The problem here is not due to our git_sortedcache. The FS refdb uses two different structures to store loose and packed refs: the loose refs are stored in the sorted vector refdb->loose and the packed refs are stored in refdb->cache. As you notice, we still fail tests though based on how which refs we load first.

Correct would be iter_load_loose_paths followed by packed_reload. This cannot work though, because iter_load_loose_paths has the side-effect of setting PACKREF_SHADOWED if the same ref exists in the packed sortedcache to effectively say "Do not output this packed ref, we already have a loose ref shadowing it." If you now reload the packed cache after calling iter_load_loose_paths, you loose the PACKREF_SHADOWED flag and output any such reference twice.

It should be easily possible to reverse this, though: instead of setting the flag when loading loose refs, we should be able to set it when loading packed refs by searching through the sorted loose refs vector.

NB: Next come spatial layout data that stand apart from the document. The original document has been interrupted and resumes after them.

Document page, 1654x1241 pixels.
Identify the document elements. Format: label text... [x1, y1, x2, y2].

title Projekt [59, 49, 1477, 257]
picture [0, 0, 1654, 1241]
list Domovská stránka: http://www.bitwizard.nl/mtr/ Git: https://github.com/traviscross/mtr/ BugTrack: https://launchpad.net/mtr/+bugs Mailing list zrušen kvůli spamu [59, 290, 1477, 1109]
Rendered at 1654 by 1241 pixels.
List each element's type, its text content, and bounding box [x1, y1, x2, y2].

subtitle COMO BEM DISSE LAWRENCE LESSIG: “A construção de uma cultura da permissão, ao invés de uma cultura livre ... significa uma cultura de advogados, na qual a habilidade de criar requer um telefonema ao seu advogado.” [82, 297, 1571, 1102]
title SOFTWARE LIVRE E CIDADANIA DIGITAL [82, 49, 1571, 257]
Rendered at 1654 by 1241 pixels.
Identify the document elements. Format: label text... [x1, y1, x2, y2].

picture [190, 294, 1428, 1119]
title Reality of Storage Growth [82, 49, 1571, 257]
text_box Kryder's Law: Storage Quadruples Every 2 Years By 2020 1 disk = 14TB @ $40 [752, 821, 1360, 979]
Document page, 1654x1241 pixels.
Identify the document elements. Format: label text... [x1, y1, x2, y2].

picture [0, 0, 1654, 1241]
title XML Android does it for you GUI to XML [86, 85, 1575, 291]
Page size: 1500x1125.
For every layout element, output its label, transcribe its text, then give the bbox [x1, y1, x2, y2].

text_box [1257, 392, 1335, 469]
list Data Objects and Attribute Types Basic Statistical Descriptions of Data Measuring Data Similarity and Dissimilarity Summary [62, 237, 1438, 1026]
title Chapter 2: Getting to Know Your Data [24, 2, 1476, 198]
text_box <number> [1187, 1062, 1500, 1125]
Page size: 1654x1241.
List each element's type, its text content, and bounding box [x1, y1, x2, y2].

Please see #4984 for a different approach, fixing the above ordering dependency. I didn't yet create proper commit messages, so please regard it as RFC

refdb_fs_backend__delete_tail doesn't have this bug, but I think creates its own race

I have a PR around renaming/deleting which might fix it already (known as #4301, #4292, PR at #4316).

I'd be interested in doing the "noble project" thing, since I've already looked pretty hard at that code, and having a shared implementation would indeed be ❤️ (especially the reftable thing).

@pks-t Yeah, I think we crossed comments/pushes. Looking at your solution in #4984, I think it's roughly the same approach as what I have here, with the exception that I "resolve" the shadow flag with a loop immediately after loading the loose/packed refs into memory. Whereas you do it progressively as the caller actually iterates. They're big-O equivalent, but yours may be slightly faster in practice due to piggy-backing on the existing iteration and using the lockless copy of the cache.

I'm happy if either solution gets merged.

@tiennou If I'm reading your #4316 right, I don't think it solves the particular problem in __delete_tail. Even if there is a transaction that provides in-process atomicity, we still may be racing with an external process. So the order of packed/loose deletion we do at the lowest level needs to be addressed. I.e., I think teh code in __delete_tail has to be flipped.

Yeah, I think we crossed comments/pushes.

Seems so, sorry for the duplicated work.

I'm happy if either solution gets merged.

There are some additional cleanups in #4984 to prepare the actual fix, which is why I'd personally prefer if that one got merged.

There are some additional cleanups in #4984 to prepare the actual fix, which is why I'd personally prefer if that one got merged.

OK. I'll close this then, and will assume you can shepherd your PR through to getting merge (FWIW, it looks fine to me, but I am also pretty far from an expert on libgit2 😉).